Approximately 50% of the rubbish Australians put in the everyday mixed-waste ‘garbage bin’ could be put to better use in the garden as compost and mulch or could be returned to agricultural land to improve soil quality. Based on 25 Council audits conducted by EC Sustainable in 2011, around 33% of the rubbish is food organics (including peelings) and about 10% is garden vegetation.
Alarmingly, such a huge amount of organically-active material buried ‘anaerobically’ (without air) in landfills causes over 3% of Australia’s total greenhouse gas emissions annually through the production of methane gas (which has 25 times the global warming potential of carbon dioxide).
Direct sequestration of this organic material greatly increases carbon in the soil reducing the effects of climate change. In addition to this, using compost on land reduces the need for water by an average of 30%, greatly improves soil quality and helps grow beautiful vegetables and fruit!

Entries provided:
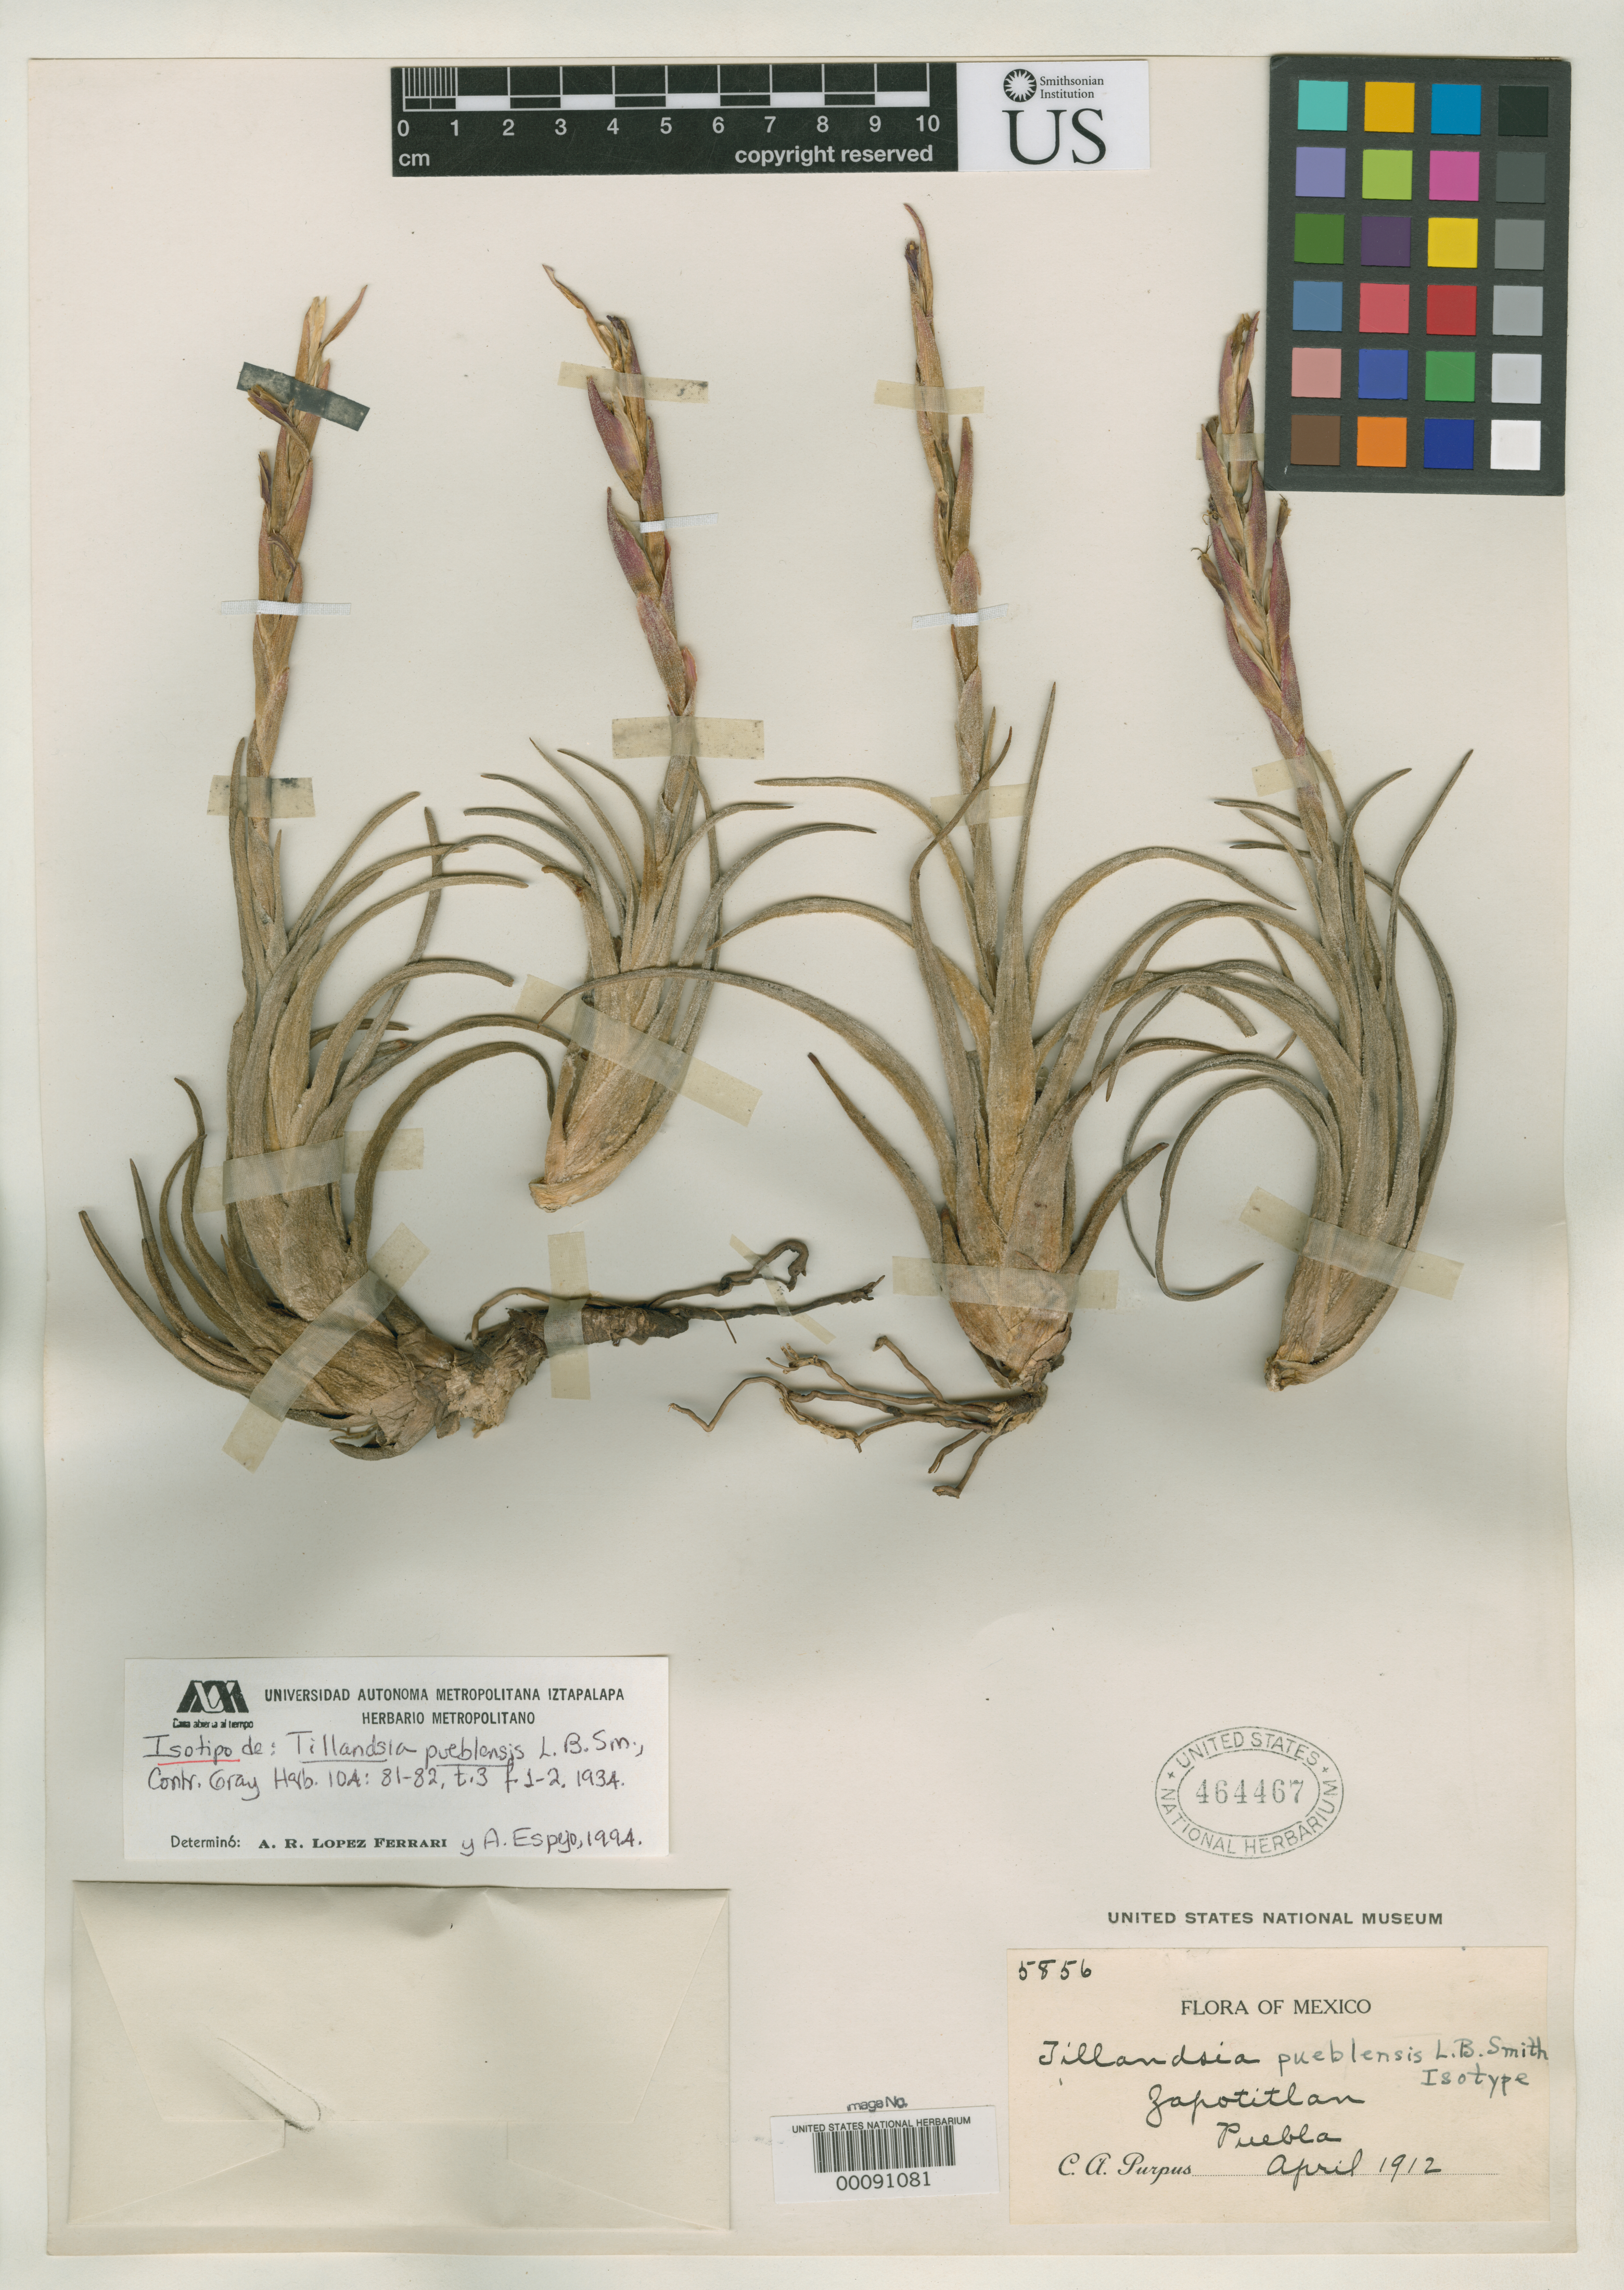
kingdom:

--

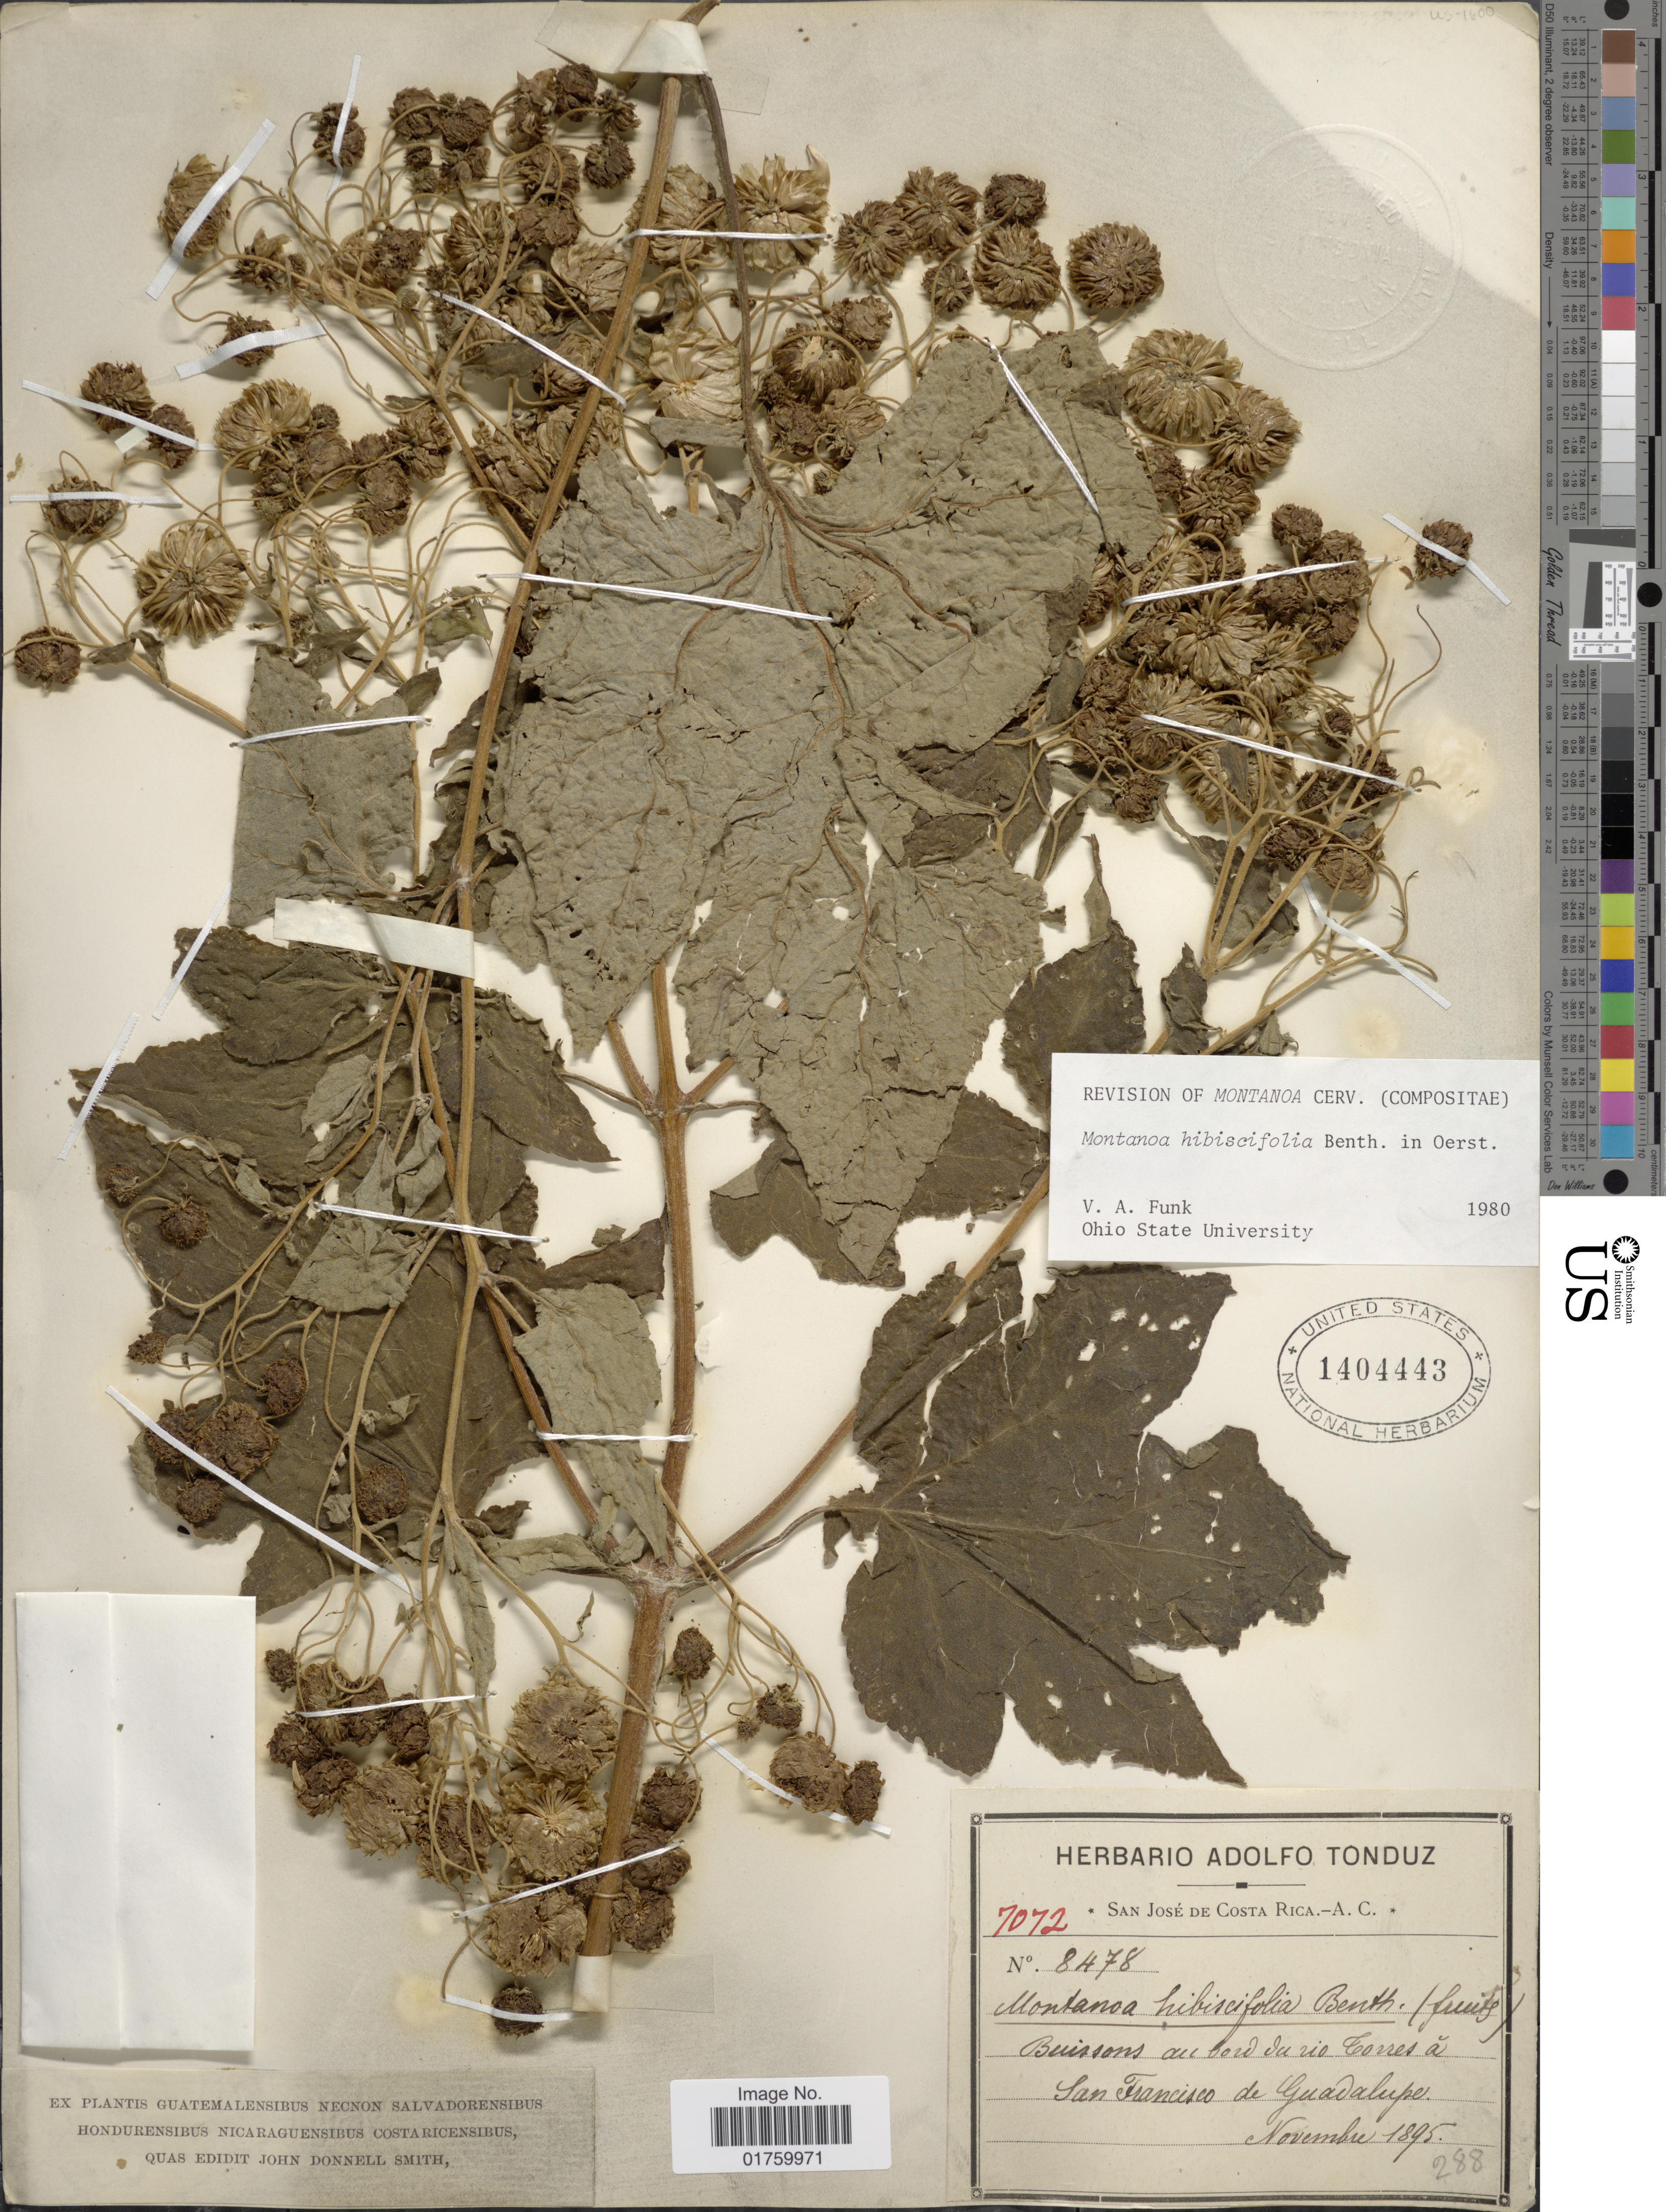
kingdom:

What is asked: Continue the text on household waste and compost from the point where it stops. The rows are separate material with no connection to the text on household waste and compost.

Response to the task:
According to EC Sustainable’s latest figures, the amount of compostable material in Australian’s garbage bin has decreased by approximately 5% over the past 2 years thanks to Council initiatives and better household awareness on composting benefits.
Look below for more information on home composting, on-farm composting and commercial composting.
Each year over half of our household garbage is made up of food and garden waste. Most of this organic waste can be recycled by composting it.
By turning food scraps and organic garden waste into compost you can:
- Improving soil quality and garden vitality by releasing rich nutrients into the soil.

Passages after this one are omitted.